Researchers have already demonstrated the exploit of such vulnerabilities in voice-recognition software with the DolphinAttack to trick voice assistants like Siri, Alexa and Cortana into executing commands. These commands are inaudible and could potentially instruct a user’s browser to download malicious apps.

More shockingly, similar research shows a Tesla car’s ultrasonic sensors to be vulnerable to picking up false sensor data like perceiving objects to be further away than they actually are. This has dangerous consequences on the safety of autonomous driving. Therefore, the researchers advised that systems have to be able to check for the trustworthiness of sensor output continuously.

3) Visual data can be easily manipulated

How difficult is it to foil machine vision? Apparently you don’t need to be a cybersecurity expert or an engineer — you just need these nifty adversarial patches developed by Google. With these patches, you can trick deep learning systems into classifying any image as a toaster.

Applications include malicious manipulation of smart cars relying on image recognition software, for example, by making subtle modifications to road signs. In fact, researchers have demonstrated that it is possible to trick such a system into confusing a stop sign for a 45mph sign with just a few pieces of tape — or perhaps even a post-it.

4) Backdoors and triggers can be maliciously trained into algorithms

With the proliferation of open training models like Machine-Learning-as-a-Service (MLaaS) platforms, this is especially worrisome. Training data is not easy to attain because few entities besides, Google, Microsoft, and Amazon possess the resources to gather data on such an immense scale as needed. Therefore, it is increasingly commonplace for researchers to outsource training of their AI models to third-parties. Because of the complexity of neural networks, it is near impossible to detect any data poisoning or backdoors if injected.

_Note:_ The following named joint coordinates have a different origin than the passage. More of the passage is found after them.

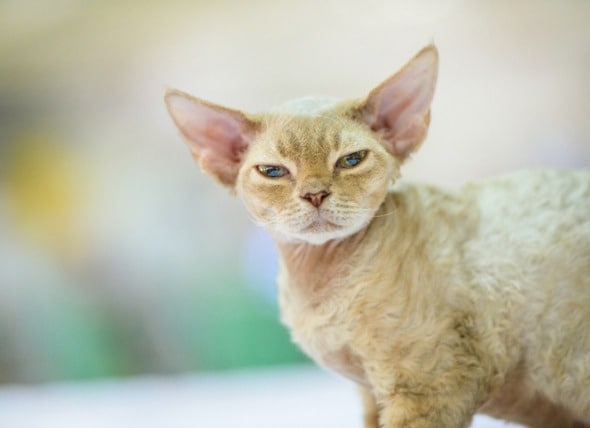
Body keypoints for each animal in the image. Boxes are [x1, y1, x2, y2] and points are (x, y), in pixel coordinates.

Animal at [163, 45, 590, 426]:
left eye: (351, 160)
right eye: (273, 172)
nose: (314, 193)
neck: (319, 284)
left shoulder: (428, 386)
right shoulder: (372, 393)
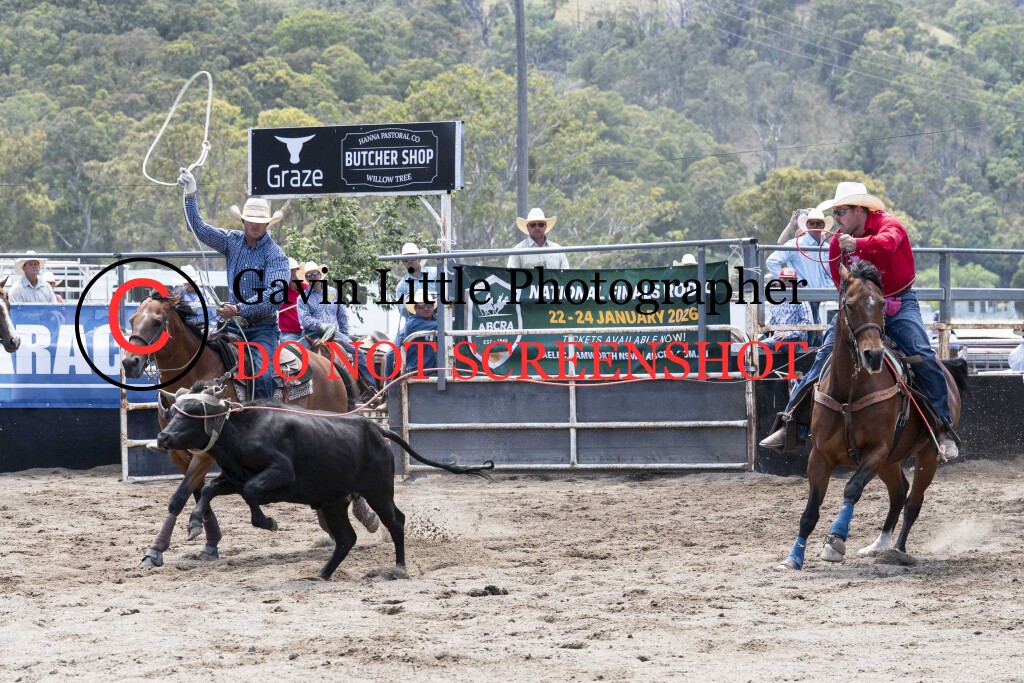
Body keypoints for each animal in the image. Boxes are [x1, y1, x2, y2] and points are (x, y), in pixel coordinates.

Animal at [122, 294, 361, 568]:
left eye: (157, 322)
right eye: (132, 319)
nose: (129, 362)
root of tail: (325, 361)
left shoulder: (206, 452)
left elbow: (179, 497)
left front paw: (156, 550)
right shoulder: (178, 454)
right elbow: (196, 493)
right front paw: (210, 540)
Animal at [155, 379, 493, 580]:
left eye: (193, 412)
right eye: (173, 411)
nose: (163, 437)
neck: (241, 428)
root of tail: (376, 429)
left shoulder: (280, 472)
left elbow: (251, 492)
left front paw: (268, 522)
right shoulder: (233, 479)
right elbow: (209, 489)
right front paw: (194, 525)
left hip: (378, 491)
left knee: (396, 521)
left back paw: (399, 566)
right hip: (334, 502)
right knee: (346, 539)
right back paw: (322, 574)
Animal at [779, 261, 967, 570]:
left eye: (880, 303)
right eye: (850, 305)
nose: (874, 355)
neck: (849, 391)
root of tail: (945, 366)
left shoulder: (877, 450)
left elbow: (852, 489)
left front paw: (835, 541)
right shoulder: (820, 454)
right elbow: (810, 511)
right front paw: (794, 557)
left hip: (925, 454)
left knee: (913, 501)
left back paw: (898, 550)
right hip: (890, 461)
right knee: (899, 492)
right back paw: (879, 544)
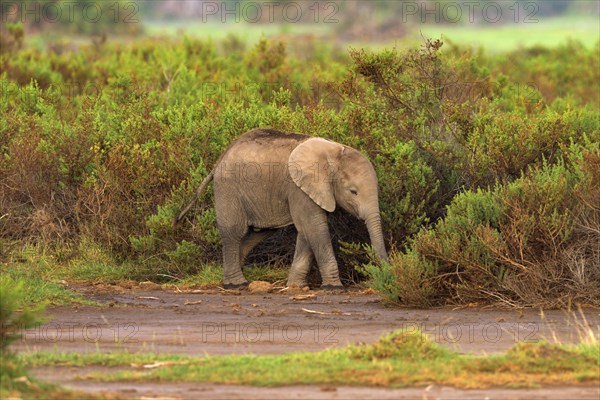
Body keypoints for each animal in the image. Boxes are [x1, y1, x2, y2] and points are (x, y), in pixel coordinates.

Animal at [175, 130, 390, 290]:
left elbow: (307, 230)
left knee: (258, 233)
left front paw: (295, 286)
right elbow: (315, 227)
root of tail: (220, 158)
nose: (384, 273)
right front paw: (334, 288)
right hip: (228, 188)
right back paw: (237, 284)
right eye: (353, 192)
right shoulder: (298, 188)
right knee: (234, 232)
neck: (334, 152)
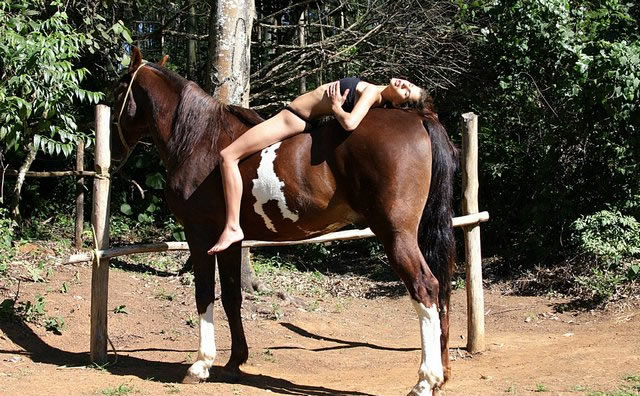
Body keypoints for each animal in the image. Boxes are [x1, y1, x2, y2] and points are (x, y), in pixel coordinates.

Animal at [112, 47, 458, 396]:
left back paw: (424, 380)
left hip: (396, 234)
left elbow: (204, 294)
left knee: (425, 288)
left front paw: (201, 365)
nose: (114, 152)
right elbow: (233, 297)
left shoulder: (200, 236)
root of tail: (420, 118)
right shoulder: (231, 242)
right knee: (441, 289)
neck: (199, 139)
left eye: (118, 91)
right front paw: (235, 362)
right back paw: (440, 375)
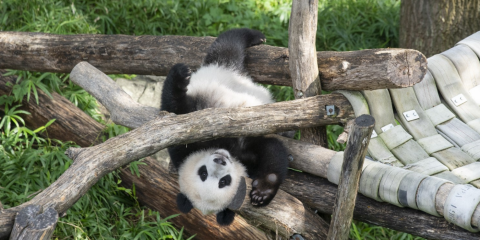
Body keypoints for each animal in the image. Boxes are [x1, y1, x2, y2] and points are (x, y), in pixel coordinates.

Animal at [161, 29, 288, 226]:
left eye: (224, 181)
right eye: (204, 173)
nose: (220, 159)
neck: (225, 147)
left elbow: (273, 151)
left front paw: (262, 192)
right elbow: (271, 147)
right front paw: (262, 193)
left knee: (227, 45)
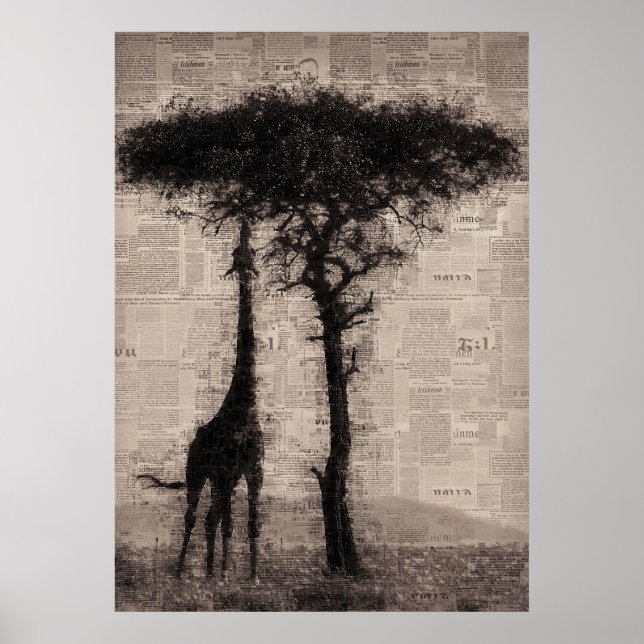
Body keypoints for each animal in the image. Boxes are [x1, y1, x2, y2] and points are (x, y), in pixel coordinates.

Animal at [140, 217, 264, 581]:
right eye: (236, 253)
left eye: (253, 251)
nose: (245, 268)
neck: (245, 408)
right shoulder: (224, 470)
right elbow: (228, 525)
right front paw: (224, 576)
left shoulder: (253, 470)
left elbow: (251, 524)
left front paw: (252, 576)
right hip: (197, 472)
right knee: (194, 517)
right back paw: (184, 571)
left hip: (222, 479)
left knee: (211, 518)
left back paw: (208, 572)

5) Hackers learn to imitate us the way systems learn to recognize us

Ever since Google’s DeepMind developed and published wavenet, a special neural network for synthesizing sound, speech synthesis technology has been quickly catching up to that of voice recognition. With wavenet, you could potentially synthesize speech from a voice sample, without having to record the voice speaking all the individual pieces of the speech and joining them up together.

Perhaps it’s not a surprise that cybercriminals might try automating their malicious tools with the same machine learning capabilities that organizations like banks use to automate authentication. But when you really consider what this means, speech-based biometric authentication systems may soon fail to distinguish between a user’s voice and what has been synthesized by hackers.

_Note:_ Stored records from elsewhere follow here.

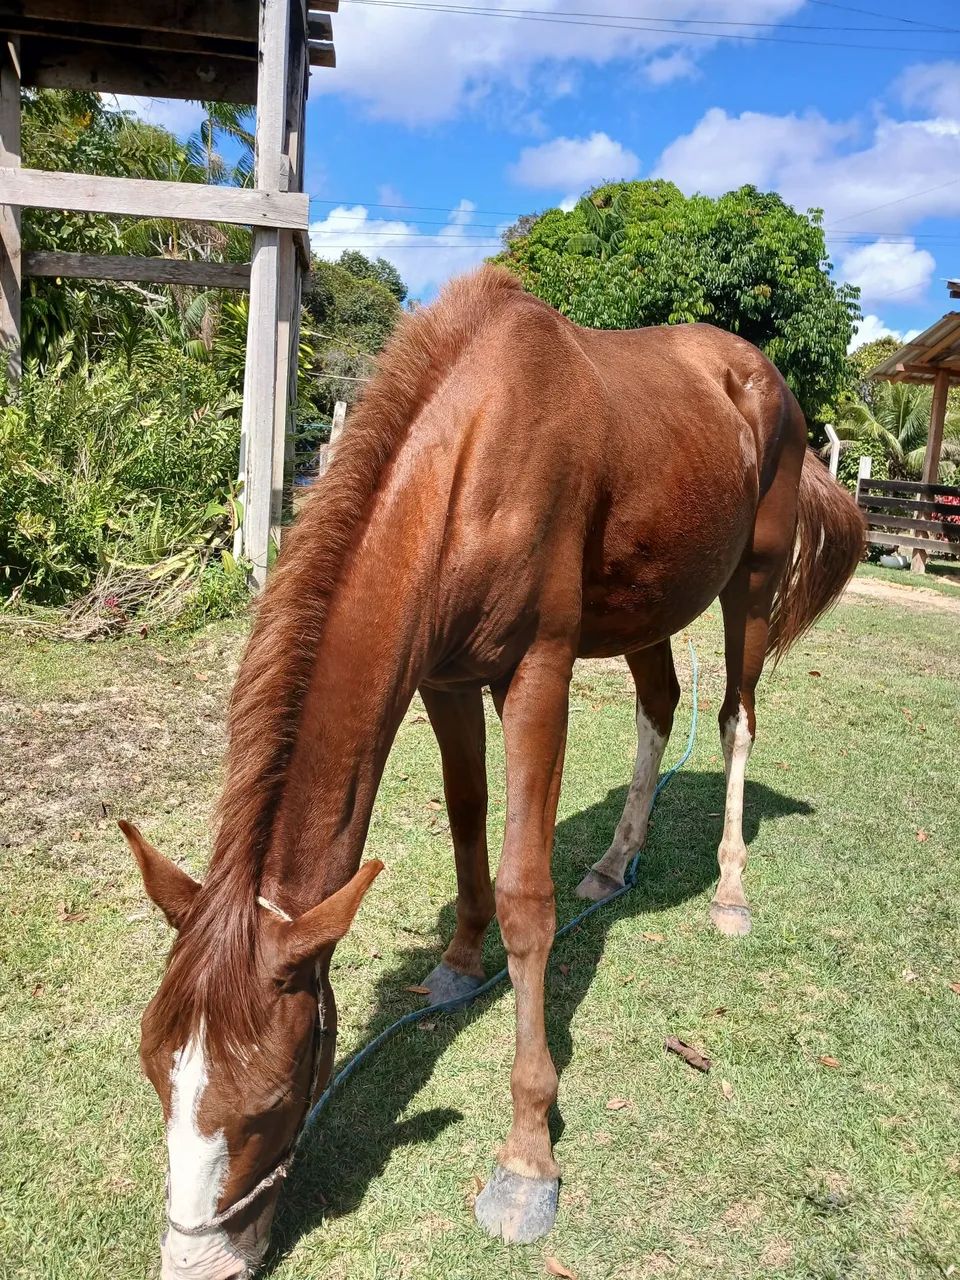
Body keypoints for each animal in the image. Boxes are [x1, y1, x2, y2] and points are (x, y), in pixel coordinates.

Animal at [121, 266, 864, 1278]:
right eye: (156, 1073)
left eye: (272, 1099)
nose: (197, 1265)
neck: (471, 457)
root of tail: (762, 377)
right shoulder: (444, 677)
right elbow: (467, 818)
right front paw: (458, 962)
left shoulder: (536, 676)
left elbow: (525, 895)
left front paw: (526, 1158)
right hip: (649, 604)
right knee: (659, 706)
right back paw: (614, 865)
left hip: (748, 582)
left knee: (733, 721)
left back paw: (729, 891)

In the context of increasing integration of voice-activation IoT devices all around us, our passwords are essentially distributed everywhere — waiting for hackers to piece together.

Well then, are we all doomed?

Not quite, because awareness is always a great first step. By shedding light on aspects of insecurity within AI technology, we’re opening up a conversation on the need for data integrity safeguards within our increasingly AI-powered IoT environments — so that convenience and security can continue to advance in tandem!

To ensure that increasing convenience is matched with security, we’ll need to raise our expectations for the products we use. Are the manufacturers of your smart home IoT devices or smart cars taking adequate measures to ensure data integrity? And if you’re a business owner, have you considered the reliability of your industrial IoT systems? Or are your service providers implementing data security solutions?

There is in fact a growing field in adversarial machine learning research to help outline best practices for secure learning under adversarial settings. By promoting a security-by-design approach to all IT developments, we can better ensure IoT devices are tamper-proof against hackers before and after deployment.